Geography of Truttman Sink
- Continent: North America
- Region: California
- Coordinates: 41°12′58″N 124°06′42″W﻿ / ﻿41.2160°N 124.1117°W

= Truttman Sink =

Earthflow in the Humboldt Lagoons State Park, California

The Truttman Sink is an earthflow within the Humboldt Lagoons State Park, along the coast of Humboldt County, California. It is located between Trinidad to the south and Orick to the north. It deposits materials into the northern end of Big Lagoon and the Pacific Ocean, especially during periods of heavy rain. The soil characteristics, geology, and vegetation along the slope of this mass-wasting feature suggest a combination of an earthflow movement and a rotational slump.

==History==
The Truttman Sink has a documented history of higher recession rates from wave activity in comparison to headlands to the north and south. This area was given its name by Cal Trans because the Truttman family owned the land surrounding the coastal headlands. The original highway alignment between Kane Road and the north end of Big Lagoon and McDonald Creek was built on extremely unconsolidated and unstable uplifted marine sediments. After years of paving over the eroding highway for maintenance, Cal Trans ultimately brought Highway 101 to its current inland alignment and decommissioned the old highway in 1971.

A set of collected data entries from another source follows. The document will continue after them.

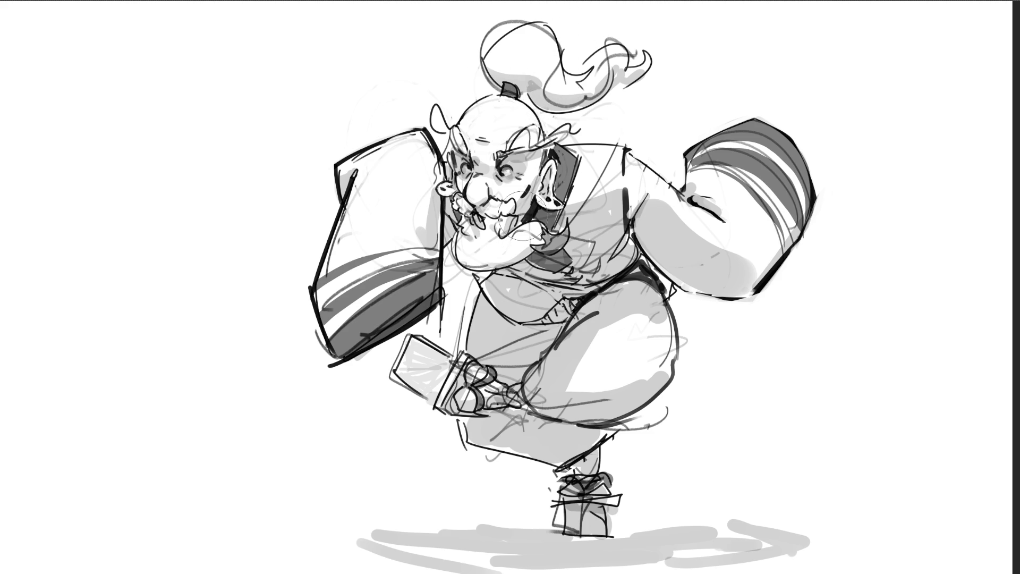
key("bracketright")
key("bracketright")
key("bracketright")
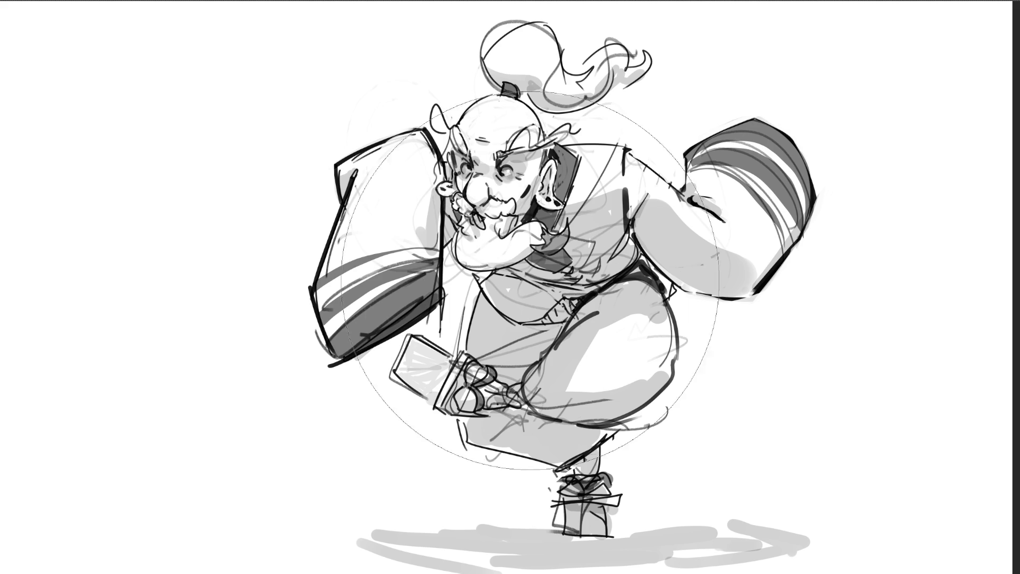
key("bracketright")
key("bracketright")
left_click(557, 282)
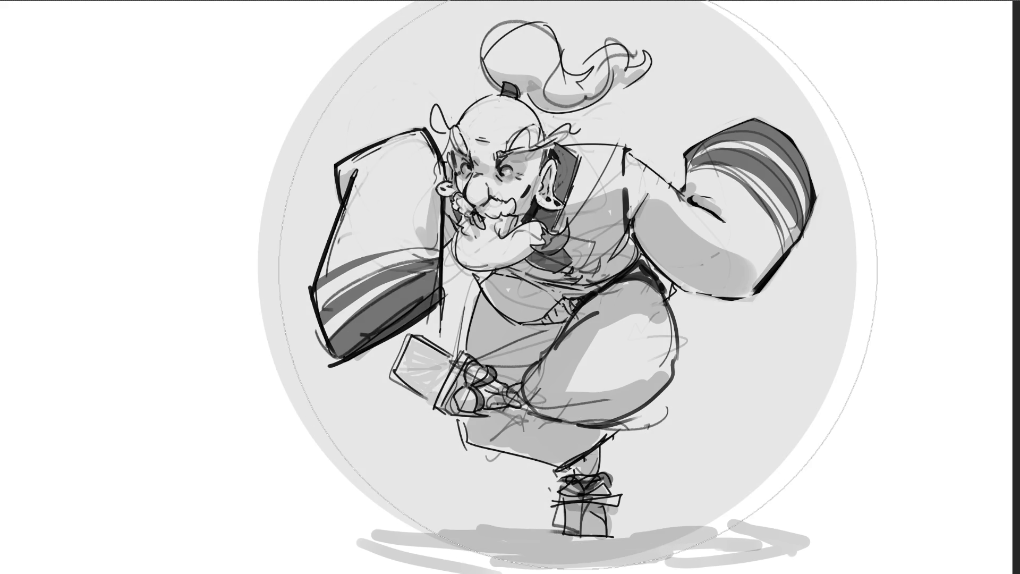
With a smaller brush, add white highlights on the bald head and hair bun and lighten the ponytail edge
key("bracketleft")
key("bracketleft")
key("bracketleft")
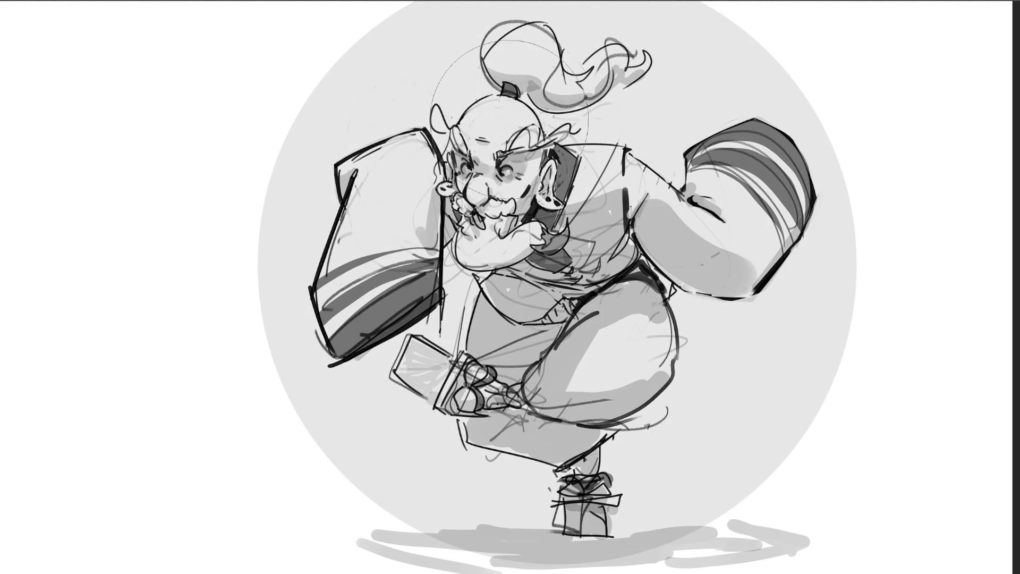
left_click(507, 119)
left_click_drag(526, 36, 545, 49)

Settlers and gold miners made their way to this area in the 1800s, which made major impacts on the area. They brought with them livestock that would occasionally overgraze the natural meadows, which led to the burning of thick vegetation off the more gentle, rolling terrain to increase pastureland. According to Richard Truttman, the headland was burned every other year in January and the original Sitka Spruce forest was logged or burned. This left the headland barren of vegetation for many years and immensely affected the slope stability of the area.

The old highway remained stable for a few years after construction, but then began to slip. Eventually, the old highway surface was known to have dropped one meter overnight. This drop is the headscarp of the mass wasting event.

==Geology==
Truttman Sink is associated with the Franciscan Formation (or Complex/Assemblage), which is made up of rock types such as: sedimentary sandstone and shale, oceanic basalt, greenstone, chert, serpentinite, limestone, and several metamorphic rock types (blueschist, amphibolite, and eclogite). Franciscan rock is considered a part of a Mesozoic subduction complex and ranges all along the Californian coast.

The Truttman Sink Franciscan Formation is considered a mélange, which is a fine-grained mixture of broken down Franciscan rock types. Fine-grained materials make areas with mélange susceptible to erosion once saturated with water, which is important for the Truttman Sink due to the contact with the ocean and high amounts of precipitation. Mélange zones generally have a clay-rich matrix and are broken down easily from the forces of mass wasting and weathering. The clay component of the matrix is what causes most of the slope failures due to the absorption of large amounts of water combined with increased weight. These slope failures cause large rock conglomerates and trees to move down from higher up the slope, become deposited on the beach, and washed into the ocean or lagoon.

Weathered mélange forms a sticky clay soil known as "blue goo" or "grey goo" due to its coloration. This is evident mostly in the toe of the Truttman Sink hill slope due to less dense vegetation, but can also be found on the midslope.

==Vegetation==
The Truttman Sink area contains a wide variety of ferns such as sword fern (Polystichum munitum), common polypody (Polypodium vulgare), coast polypody (Polypodium scouleri), lady fern (Athyrium filix-femina), and there are a variety of invasive plants like blackberry and annual grasses. The area also consists of Sitka spruce (Picea sitchensis), twinberry honeysuckle (Lonicera involucrata), red alder (Alnus rubra), and skunk cabbage (Lysichiton americanus). There are many more plant species in this coastal headland, but the most important in terms of evidence of mass wasting are the Sitka spruce and skunk cabbage.

The top of the slope consists of a mix of tanoak, Sitka spruce, and other herbaceous and woody plant species. A change in vegetation is seen in the mid slope or body with the introduction of skunk cabbage, which is a species that requires constantly wet areas. This wetness is the beginning of evidence seen throughout the slope that points to earthflow and rotational slide characteristics. Following this saturated area, Sitka spruce trees start to become back rotated as the rock and soil materials below are moving towards the ocean. At the toe of the slope the trees are the most back rotated. This area has more wave action when the ocean passes the spit and hanging root systems are exposed in areas of melange matrices.